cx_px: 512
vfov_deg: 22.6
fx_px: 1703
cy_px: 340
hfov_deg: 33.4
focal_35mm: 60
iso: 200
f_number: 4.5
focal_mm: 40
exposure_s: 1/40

---

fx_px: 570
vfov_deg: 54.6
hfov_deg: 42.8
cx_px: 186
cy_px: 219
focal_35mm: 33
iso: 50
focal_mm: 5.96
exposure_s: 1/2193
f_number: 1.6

* * *

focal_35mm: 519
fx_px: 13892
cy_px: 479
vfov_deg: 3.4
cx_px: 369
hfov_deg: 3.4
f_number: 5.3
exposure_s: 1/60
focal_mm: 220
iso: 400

Task to carry out.
Everything from the line with "vfov_deg: 54.6" through the line with "f_number: 1.6" should be written out exactly as it appears above, end lines included, and nothing outside that range.

Expected answer.
vfov_deg: 54.6
hfov_deg: 42.8
cx_px: 186
cy_px: 219
focal_35mm: 33
iso: 50
focal_mm: 5.96
exposure_s: 1/2193
f_number: 1.6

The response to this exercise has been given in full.